Avis d’éleveur : Bruno Irigaray à Roquiague

« Mes prairies sont touchées chaque année »

« J’élève 320 brebis et 40 vaches, sur 45 ha d’herbe et 2 ha de maïs. Les prairies de dactyle, fétuque et ray-grass servent à faire du foin et sont pâturées. Les brebis sont en estive l’été et pâturent au retour. Chaque année, les prairies sont attaquées par les cirphis. J’ai essayé le chaulage, la herse, le Bt, mais les attaques sont si fortes que ces moyens sont insuffisants. La seule technique qui fonctionne est le traitement à l’alphaméthrine. Mais les traitements ne sont pas une solution, notamment par rapport à la biodiversité. Et je ne peux plus mettre les animaux sur la prairie pendant 20 à 25 jours. Chaque année, je dois refaire des prairies. En 2019, j’en ai resemé deux hectares. En quelques jours, la nouvelle prairie a été attaquée et j’ai dû à nouveau resemer 1,60 ha. Au dernier comptage sur les deux pièges qui sont sur l’exploitation, il y avait 40 chenilles/m². Il y a pourtant beaucoup d’oiseaux, mais ils ne mangent pas les cirphis. On en a par contre trouvé mortes sur l’herbe et des analyses sont en cours. Il faudrait absolument trouver une solution biologique. »

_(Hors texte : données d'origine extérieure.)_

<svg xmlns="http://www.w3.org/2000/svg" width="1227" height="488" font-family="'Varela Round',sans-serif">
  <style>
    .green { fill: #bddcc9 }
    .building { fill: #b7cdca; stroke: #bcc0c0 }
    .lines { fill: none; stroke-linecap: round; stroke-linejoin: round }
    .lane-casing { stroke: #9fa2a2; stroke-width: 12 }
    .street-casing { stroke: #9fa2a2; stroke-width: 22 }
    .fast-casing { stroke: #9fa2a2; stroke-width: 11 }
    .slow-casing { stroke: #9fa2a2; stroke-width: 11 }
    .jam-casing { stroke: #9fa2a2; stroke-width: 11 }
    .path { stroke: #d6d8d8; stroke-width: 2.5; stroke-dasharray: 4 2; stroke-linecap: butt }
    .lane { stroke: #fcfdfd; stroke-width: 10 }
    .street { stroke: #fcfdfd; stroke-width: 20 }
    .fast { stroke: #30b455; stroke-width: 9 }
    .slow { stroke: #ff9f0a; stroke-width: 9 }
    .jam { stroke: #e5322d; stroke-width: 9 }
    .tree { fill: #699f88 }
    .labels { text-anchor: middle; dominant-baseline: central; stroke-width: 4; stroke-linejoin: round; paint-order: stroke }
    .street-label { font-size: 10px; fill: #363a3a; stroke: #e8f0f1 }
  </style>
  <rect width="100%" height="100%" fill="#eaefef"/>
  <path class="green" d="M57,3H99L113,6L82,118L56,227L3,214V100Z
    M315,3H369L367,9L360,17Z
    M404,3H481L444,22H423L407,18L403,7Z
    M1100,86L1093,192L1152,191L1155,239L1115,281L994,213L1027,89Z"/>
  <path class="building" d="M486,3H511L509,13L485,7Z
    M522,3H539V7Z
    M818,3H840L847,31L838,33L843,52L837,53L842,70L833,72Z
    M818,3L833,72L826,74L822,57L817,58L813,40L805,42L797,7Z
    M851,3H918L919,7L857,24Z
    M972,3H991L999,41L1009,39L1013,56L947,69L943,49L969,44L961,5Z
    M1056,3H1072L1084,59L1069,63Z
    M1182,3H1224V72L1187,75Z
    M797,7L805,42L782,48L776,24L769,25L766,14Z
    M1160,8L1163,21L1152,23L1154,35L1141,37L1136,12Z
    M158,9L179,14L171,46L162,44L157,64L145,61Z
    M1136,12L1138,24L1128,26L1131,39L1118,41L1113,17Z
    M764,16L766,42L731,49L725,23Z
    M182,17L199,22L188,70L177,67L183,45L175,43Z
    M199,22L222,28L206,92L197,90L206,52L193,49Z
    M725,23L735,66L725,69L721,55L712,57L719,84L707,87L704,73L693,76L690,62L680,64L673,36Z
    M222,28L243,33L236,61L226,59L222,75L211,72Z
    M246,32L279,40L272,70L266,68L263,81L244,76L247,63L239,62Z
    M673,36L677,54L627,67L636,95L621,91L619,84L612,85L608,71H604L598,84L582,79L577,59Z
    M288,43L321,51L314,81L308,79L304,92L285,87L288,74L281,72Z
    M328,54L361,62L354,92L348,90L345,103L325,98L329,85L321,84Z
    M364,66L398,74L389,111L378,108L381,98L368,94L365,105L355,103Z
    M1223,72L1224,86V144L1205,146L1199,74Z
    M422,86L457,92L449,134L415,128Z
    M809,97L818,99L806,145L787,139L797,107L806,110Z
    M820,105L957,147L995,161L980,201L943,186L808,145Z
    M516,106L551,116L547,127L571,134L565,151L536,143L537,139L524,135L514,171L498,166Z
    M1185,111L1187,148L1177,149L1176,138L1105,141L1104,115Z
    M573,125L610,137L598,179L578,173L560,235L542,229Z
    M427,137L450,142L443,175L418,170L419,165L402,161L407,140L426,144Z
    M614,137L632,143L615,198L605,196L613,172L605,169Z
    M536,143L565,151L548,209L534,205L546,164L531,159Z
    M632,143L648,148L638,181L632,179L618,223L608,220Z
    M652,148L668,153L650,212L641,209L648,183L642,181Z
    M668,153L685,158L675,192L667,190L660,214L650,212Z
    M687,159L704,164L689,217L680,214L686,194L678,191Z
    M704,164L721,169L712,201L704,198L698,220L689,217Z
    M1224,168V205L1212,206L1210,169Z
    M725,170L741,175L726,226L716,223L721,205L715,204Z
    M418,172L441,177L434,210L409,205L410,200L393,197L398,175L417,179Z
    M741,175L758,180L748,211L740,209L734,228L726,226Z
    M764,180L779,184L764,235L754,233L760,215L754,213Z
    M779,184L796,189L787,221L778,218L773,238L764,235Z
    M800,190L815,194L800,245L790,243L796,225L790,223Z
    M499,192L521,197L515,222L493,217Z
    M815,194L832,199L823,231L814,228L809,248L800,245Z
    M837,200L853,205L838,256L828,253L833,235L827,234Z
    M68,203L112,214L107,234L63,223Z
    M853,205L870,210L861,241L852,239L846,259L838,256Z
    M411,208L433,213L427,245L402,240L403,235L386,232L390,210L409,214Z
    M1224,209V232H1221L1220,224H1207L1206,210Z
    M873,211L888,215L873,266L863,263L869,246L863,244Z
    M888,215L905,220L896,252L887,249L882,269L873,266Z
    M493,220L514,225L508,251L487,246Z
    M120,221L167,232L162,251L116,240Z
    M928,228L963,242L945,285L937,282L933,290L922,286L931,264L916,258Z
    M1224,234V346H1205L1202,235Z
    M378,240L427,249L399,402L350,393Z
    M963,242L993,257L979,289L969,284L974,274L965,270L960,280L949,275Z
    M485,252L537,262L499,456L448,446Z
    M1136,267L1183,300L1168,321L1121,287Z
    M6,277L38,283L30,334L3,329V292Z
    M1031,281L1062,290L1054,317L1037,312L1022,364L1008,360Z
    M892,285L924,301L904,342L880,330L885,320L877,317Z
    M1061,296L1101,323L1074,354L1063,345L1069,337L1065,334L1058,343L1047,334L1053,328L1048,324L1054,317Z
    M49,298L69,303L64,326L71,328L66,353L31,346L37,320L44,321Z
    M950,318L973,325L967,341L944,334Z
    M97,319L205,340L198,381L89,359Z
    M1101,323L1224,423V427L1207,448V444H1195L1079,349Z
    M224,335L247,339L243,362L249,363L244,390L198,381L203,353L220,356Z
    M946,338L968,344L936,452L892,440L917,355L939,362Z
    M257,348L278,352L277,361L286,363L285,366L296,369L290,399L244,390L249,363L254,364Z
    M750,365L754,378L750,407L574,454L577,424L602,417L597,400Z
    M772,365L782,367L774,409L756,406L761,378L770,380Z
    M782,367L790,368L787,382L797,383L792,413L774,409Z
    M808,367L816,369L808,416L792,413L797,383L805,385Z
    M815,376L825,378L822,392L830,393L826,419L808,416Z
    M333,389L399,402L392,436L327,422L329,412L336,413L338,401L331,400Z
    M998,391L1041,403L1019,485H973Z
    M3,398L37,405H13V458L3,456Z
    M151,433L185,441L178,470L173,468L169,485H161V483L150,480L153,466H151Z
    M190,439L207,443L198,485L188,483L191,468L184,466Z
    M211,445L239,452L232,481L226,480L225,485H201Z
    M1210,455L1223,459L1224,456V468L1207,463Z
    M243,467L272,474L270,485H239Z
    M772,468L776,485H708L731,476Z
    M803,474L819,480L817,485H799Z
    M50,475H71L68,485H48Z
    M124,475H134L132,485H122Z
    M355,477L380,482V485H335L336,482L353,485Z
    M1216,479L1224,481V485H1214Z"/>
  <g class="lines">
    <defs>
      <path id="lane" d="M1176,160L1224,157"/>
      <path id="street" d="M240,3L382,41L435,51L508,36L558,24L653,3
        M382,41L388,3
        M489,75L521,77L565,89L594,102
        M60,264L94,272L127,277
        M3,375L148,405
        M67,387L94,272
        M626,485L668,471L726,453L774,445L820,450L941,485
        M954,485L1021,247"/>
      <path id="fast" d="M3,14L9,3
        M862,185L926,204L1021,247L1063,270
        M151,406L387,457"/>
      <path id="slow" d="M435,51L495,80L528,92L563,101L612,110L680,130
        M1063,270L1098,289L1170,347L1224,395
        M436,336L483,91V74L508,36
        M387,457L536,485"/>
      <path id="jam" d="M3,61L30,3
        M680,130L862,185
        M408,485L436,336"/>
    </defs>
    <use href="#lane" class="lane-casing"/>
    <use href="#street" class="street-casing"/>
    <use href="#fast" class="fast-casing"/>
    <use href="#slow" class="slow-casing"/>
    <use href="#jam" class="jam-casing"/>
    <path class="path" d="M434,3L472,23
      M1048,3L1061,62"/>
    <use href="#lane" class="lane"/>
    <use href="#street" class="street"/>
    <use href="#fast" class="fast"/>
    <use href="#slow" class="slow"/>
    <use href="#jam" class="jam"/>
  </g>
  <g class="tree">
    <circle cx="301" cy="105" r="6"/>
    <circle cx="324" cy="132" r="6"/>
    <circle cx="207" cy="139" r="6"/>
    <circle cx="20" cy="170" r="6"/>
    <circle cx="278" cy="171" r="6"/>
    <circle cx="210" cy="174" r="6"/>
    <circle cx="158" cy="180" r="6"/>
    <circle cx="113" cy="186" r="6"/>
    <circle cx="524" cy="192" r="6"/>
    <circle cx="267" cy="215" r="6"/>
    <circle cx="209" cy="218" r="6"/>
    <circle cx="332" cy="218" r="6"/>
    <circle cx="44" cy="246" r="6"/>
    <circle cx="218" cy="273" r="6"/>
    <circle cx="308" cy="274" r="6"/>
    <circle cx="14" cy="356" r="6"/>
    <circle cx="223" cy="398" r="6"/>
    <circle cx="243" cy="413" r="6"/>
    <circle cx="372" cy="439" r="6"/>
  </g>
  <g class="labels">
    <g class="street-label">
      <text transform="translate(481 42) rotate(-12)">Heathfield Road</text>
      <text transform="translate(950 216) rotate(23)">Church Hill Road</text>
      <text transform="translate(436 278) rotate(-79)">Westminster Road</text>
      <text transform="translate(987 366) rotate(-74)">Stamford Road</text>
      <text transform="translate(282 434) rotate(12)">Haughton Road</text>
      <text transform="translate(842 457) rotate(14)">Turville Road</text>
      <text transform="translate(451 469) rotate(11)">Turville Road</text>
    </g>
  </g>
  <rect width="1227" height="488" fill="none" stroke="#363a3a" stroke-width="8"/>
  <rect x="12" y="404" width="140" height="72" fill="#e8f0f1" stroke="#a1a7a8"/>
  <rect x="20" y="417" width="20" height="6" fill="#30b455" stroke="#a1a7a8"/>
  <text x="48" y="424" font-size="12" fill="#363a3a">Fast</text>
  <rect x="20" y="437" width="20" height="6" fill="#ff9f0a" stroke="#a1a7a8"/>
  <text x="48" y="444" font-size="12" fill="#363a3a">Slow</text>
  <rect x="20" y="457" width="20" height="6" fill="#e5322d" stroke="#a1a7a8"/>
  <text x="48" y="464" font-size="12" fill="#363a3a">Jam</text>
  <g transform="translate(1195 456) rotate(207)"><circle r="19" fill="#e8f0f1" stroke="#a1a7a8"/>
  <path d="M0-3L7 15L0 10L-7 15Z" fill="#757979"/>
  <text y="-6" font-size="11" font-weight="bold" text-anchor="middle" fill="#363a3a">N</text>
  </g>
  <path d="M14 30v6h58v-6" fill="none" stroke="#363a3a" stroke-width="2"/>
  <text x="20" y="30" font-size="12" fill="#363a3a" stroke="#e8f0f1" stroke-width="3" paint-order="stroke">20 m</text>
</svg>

Des pièges connectés pour une surveillance accrue des cirphis

Depuis 2002, la chambre d’agriculture des Pyrénées-Atlantiques coordonne un réseau d’une vingtaine de pièges qui attirent les cirphis adultes grâce à une phéromone. Les pièges sont relevés chaque semaine, associés à l’observation des prairies. « Mais dans des exploitations agrandies, avec des parcelles de plus en plus distantes du siège d’exploitation, il devient difficile de prendre le temps de suivre les pièges, explique Jean-Marc Arranz, de la chambre d’agriculture. Des pièges connectés peuvent donc être intéressants en réduisant le temps passé à relever les pièges. » En 2019, la chambre d’agriculture a testé 15 pièges connectés. Chaque piège est équipé d’un capteur et d’un boîtier électronique. Le capteur compte les insectes qui tombent dans le piège et envoie l’information à un serveur de la société Captrap. En se connectant à ce serveur, l’agriculteur ou le technicien peut savoir combien de pièges ont capturé des insectes et à quelle heure. Il peut ensuite aller relever le piège pour vérifier la nature des insectes piégés. « On peut donc alléger le nombre de relevés, avec un seul passage par mois pour changer les capsules de phéromone s’il n’y a pas de capture. Et comme le serveur indique sur une même carte les piégeages des dernières 24 heures des 15 pièges, il devient possible de suivre en temps réel le piégeage. » Six pièges sont équipés d’une station météo qui permet le suivi en continu des températures et de l’hygrométrie, données qui peuvent être utiles pour analyser les relations entre conditions météo et pullulations.